Tuesday March 30, 2010

I haven’t added to the blog for a few days. We have been to the Sequoia and Yosemite National Parks, and I am finding it difficult to write something that conveys the intense feelings those places generate. This won’t do the job, but I have to start somewhere. . .

In Sequoia we started by hiking to Marble Falls, which is about 7.4 miles round trip, and I learned that I am not in as good shape as I thought I was. The hike is a medium-grade difficulty but most of the trail to the falls is uphill, and a lot of it is right on the edge of the mountain; stepping 6 inches to the left would make you slide right down the mountainside. It took us 2 hours to hike to the falls but I’m glad we did it. Marble Falls is not one big falls – it’s a group of smaller falls strung together. The area has a lot of huge boulders with some marble in them, which gives the falls its name. It took us only 1 hr and 15 minutes to hike back from the falls (downhill helps!), after which we lunched on the peanut-butter and jelly sandwiches which we had stashed, in accordance with park rules, in a bear-proof box at the trailhead. I didn’t used to like peanut butter but after more than 3 hours of hiking, I really appreciated them!

The entrance to Sequoia Park was just 5 miles from our campsite but the Sequoia trees are about 18 miles inside the Park. Because they only grow at elevations of 5,000 to 7,000 feet, the road to get there is really steep and filled with switchbacks. The road is a good one but you definitely need to follow the speed limit, which often drops to 5 mph. At some points the grade was posted as 8%, but at other times they didn’t tell how much the grade was, probably to avoid scaring people.
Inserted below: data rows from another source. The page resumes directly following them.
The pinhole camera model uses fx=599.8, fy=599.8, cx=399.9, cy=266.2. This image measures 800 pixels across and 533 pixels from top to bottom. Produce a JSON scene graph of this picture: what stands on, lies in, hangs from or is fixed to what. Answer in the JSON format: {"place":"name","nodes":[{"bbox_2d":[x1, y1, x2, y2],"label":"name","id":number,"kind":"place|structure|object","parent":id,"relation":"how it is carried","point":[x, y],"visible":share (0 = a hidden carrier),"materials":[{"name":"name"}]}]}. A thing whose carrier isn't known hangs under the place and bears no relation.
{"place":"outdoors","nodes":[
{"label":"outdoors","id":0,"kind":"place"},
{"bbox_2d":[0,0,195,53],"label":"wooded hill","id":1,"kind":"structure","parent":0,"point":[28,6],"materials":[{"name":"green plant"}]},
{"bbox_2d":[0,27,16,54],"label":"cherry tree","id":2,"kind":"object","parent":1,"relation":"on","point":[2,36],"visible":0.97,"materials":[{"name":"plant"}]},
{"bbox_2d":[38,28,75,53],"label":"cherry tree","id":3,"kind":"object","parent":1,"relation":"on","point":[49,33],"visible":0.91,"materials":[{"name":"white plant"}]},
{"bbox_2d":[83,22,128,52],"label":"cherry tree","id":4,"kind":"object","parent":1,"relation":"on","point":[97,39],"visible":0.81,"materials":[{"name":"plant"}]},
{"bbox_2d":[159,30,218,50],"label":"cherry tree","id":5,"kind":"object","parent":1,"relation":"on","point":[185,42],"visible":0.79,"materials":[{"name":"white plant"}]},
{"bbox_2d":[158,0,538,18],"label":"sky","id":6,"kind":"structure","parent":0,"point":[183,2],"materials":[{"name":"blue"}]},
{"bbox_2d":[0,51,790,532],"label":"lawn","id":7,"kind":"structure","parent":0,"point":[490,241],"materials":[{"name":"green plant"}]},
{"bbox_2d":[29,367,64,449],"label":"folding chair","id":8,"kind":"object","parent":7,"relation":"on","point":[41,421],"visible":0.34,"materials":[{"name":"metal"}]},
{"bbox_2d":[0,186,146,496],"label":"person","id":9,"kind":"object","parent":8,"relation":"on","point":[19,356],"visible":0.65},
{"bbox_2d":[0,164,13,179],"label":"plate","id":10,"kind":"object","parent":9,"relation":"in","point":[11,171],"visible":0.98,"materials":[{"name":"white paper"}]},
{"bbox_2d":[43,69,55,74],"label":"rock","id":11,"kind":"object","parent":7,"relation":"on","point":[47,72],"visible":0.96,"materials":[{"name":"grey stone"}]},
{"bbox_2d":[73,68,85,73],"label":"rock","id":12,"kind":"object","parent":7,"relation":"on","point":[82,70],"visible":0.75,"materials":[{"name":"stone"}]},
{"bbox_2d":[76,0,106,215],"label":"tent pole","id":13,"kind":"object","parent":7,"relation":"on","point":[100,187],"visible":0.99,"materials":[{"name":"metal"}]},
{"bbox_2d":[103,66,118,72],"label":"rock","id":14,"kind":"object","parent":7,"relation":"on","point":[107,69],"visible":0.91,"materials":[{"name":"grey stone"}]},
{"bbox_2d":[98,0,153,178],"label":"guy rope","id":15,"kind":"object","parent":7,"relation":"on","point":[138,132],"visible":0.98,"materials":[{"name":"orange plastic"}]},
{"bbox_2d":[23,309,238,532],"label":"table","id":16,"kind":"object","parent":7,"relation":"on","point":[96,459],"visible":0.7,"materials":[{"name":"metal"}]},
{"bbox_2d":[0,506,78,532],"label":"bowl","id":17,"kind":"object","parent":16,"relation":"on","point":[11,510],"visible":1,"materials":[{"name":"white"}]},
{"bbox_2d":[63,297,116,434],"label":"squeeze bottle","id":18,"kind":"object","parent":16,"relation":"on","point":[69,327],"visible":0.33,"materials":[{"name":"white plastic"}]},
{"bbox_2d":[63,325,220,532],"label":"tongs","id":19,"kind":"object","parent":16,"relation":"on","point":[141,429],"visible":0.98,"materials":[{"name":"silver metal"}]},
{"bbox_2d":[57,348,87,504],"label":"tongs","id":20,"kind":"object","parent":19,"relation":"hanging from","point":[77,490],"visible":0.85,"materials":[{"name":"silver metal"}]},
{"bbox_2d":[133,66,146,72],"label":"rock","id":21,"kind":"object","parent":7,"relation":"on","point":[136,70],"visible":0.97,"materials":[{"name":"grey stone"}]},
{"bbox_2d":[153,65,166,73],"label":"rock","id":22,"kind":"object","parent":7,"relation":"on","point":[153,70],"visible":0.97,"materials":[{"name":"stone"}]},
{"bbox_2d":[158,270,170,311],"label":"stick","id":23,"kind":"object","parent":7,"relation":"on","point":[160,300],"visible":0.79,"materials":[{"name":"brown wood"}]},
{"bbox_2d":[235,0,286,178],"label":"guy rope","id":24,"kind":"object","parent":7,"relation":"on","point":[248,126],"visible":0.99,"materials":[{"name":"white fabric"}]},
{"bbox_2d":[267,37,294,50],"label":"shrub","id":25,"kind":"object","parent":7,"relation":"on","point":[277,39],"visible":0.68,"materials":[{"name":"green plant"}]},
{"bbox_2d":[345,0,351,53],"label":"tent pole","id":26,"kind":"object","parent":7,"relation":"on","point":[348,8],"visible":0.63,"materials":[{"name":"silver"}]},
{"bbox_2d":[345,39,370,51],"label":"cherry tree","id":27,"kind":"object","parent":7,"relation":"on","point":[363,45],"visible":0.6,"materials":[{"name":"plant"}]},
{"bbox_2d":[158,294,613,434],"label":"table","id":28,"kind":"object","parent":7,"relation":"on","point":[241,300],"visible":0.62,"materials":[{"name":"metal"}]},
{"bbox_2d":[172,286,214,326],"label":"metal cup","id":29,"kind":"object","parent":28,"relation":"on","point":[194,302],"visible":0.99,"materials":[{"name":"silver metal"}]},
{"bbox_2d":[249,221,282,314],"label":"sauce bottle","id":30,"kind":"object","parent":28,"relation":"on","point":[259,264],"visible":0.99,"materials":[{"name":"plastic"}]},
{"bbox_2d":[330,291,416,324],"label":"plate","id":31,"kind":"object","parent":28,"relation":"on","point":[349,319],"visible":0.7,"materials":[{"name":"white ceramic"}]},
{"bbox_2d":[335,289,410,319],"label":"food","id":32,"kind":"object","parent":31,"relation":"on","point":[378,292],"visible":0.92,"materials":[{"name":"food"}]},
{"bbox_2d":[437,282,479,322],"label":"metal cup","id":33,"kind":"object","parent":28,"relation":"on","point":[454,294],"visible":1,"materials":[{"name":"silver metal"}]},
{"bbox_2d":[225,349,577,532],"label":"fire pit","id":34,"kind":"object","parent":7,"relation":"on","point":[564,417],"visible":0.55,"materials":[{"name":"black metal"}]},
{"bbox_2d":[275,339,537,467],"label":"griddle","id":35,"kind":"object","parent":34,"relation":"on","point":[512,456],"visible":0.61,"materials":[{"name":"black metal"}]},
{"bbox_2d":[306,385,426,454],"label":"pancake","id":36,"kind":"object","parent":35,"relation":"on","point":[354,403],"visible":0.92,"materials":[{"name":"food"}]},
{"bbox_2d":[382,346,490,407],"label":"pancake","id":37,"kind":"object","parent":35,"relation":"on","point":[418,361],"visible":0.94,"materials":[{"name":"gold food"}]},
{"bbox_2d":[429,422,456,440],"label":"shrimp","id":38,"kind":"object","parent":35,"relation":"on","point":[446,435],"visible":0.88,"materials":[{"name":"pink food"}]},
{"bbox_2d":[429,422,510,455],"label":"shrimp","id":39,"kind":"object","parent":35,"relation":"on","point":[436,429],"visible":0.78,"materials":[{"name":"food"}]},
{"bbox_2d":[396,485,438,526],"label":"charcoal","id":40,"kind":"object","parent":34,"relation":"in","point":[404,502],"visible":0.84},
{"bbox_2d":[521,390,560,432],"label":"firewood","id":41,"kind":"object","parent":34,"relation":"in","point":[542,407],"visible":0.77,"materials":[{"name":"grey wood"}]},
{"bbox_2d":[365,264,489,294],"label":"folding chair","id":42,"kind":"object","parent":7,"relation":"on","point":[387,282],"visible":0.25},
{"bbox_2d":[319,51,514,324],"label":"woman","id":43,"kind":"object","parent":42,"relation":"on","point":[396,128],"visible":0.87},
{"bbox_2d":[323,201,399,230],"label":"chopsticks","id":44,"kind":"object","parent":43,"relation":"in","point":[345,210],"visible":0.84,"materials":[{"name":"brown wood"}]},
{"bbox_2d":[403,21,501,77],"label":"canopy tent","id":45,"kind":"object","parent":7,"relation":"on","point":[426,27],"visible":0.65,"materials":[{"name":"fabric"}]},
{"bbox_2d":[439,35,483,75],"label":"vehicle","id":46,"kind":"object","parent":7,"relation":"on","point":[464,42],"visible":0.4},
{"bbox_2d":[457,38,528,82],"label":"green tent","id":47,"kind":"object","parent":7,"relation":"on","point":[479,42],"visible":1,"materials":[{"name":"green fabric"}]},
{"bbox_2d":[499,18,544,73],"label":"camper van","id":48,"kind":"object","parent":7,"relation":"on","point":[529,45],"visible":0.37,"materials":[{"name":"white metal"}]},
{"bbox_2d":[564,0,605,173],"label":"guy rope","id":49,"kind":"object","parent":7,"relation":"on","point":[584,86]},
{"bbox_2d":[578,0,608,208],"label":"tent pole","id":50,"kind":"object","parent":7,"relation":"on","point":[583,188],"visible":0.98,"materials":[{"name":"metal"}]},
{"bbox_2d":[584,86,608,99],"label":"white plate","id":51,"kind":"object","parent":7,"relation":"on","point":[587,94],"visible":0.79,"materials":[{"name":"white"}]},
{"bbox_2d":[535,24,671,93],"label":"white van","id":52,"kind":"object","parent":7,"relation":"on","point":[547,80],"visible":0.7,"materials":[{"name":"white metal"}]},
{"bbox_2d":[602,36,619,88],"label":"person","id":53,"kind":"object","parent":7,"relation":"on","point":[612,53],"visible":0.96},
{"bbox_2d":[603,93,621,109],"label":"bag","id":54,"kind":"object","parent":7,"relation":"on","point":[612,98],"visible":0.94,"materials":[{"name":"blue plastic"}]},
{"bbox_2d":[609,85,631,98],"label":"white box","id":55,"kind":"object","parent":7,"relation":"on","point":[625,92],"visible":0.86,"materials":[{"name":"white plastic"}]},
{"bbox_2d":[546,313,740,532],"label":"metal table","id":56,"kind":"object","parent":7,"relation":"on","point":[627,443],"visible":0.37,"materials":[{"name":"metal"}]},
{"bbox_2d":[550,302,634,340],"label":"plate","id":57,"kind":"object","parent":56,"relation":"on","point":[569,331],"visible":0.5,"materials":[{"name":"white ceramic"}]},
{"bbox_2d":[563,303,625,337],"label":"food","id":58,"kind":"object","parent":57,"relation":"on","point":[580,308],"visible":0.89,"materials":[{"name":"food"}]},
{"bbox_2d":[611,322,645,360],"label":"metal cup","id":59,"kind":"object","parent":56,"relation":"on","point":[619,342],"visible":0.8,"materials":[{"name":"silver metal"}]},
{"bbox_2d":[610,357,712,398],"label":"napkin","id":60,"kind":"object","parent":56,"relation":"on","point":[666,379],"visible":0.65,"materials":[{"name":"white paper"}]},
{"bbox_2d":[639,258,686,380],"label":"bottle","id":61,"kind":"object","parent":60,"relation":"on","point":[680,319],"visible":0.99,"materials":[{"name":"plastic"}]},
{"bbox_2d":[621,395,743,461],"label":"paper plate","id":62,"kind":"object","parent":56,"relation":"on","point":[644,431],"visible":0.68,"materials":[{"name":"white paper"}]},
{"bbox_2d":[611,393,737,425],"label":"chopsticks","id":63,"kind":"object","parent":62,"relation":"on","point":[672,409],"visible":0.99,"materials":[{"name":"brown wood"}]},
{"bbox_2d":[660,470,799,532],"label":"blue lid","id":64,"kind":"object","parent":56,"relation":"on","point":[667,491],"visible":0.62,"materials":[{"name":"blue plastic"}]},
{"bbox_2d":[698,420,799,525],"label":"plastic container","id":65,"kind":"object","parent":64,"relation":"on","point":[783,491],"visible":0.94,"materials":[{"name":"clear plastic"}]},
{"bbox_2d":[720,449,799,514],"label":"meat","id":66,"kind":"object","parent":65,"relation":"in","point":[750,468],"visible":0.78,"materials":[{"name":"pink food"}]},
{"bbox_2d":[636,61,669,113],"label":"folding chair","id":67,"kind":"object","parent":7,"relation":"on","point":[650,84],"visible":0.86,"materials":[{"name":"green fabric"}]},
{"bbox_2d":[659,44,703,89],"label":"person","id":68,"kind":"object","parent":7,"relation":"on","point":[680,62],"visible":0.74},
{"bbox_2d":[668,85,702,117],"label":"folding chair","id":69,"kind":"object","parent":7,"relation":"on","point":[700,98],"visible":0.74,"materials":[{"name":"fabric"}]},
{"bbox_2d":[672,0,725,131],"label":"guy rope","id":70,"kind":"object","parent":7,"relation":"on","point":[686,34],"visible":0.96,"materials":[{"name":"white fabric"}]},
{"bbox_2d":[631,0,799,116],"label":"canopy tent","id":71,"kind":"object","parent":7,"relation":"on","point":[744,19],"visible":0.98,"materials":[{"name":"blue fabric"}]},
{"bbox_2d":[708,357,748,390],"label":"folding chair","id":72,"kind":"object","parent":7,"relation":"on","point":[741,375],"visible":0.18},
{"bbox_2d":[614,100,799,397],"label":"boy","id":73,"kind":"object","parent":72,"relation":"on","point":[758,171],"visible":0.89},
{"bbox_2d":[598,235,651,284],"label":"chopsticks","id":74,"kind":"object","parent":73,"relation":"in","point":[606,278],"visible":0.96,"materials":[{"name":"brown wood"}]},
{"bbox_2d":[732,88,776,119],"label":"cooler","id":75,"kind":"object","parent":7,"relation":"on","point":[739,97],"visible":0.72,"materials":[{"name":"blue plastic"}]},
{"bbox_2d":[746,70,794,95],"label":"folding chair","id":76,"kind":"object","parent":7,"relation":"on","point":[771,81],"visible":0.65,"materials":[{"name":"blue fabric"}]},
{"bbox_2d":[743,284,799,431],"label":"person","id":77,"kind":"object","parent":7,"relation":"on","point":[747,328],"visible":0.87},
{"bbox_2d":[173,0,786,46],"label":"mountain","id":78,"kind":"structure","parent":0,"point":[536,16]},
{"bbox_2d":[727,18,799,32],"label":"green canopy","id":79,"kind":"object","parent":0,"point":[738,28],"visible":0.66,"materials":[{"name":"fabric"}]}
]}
There are several mule deer in the park and they are obviously used to cars; several times we saw them grazing just 5 or 10 feet from the road.

The drive alone is worthwhile because of the beautiful vistas across the valley and neighboring mountains. But when you get to the Giant Forrest, it’s a whole new game.

Sequoias would be beautiful even if they weren’t so big. They are a gorgeous cinnamon-red color and their bark isn’t rough, like most trees. It looks and feels like built-up layers of paper or cardboard, and there is so much bark built up that it gives slightly to the touch, and makes the tree sound oddly hollow when you knock on it. Somewhere under all that bark (which in the really big trees can be one or two feet thick) are the actual tree trunks.


When we were there, there had been a recent 6-foot snowfall and the forest was covered in a thick fog. It was 34 degrees at that elevation so the snow had softened and packed down a bit – when I fell through the snow on the pathways (and I did that a lot) I only dropped a couple of feet down, but off the path the snow was a lot deeper. We walked out into the forest to find the biggest tree in the world – the General Sherman tree. Unfortunately the snowfall had covered the trail signs and the fog hid the treetops, so we ended up taking a round-about hike of almost a mile long, but eventually we found the right path. Most Sequoias are huge – the size of 2 or 3 normal trees bundled together. But General Sherman is unbelievable.
It’s not the tallest tree or the widest, but in volume, it’s the biggest. It’s 36.5 feet across, stands 275 feet tall and weighs about 1,385 TONS. There were probably a dozen people there that day, and everyone was practially speechless. It's the sort of thing you can hardly beleive, even while you are standing in front of it.



Clear weather would have been nice,but the fog added extra atmosphere; the forest felt like a secret place and it was unearthly quiet. Everywhere we turned, the giant trees seemed to appear silently out of the mist. This was genuinely an awe-inspiring experience.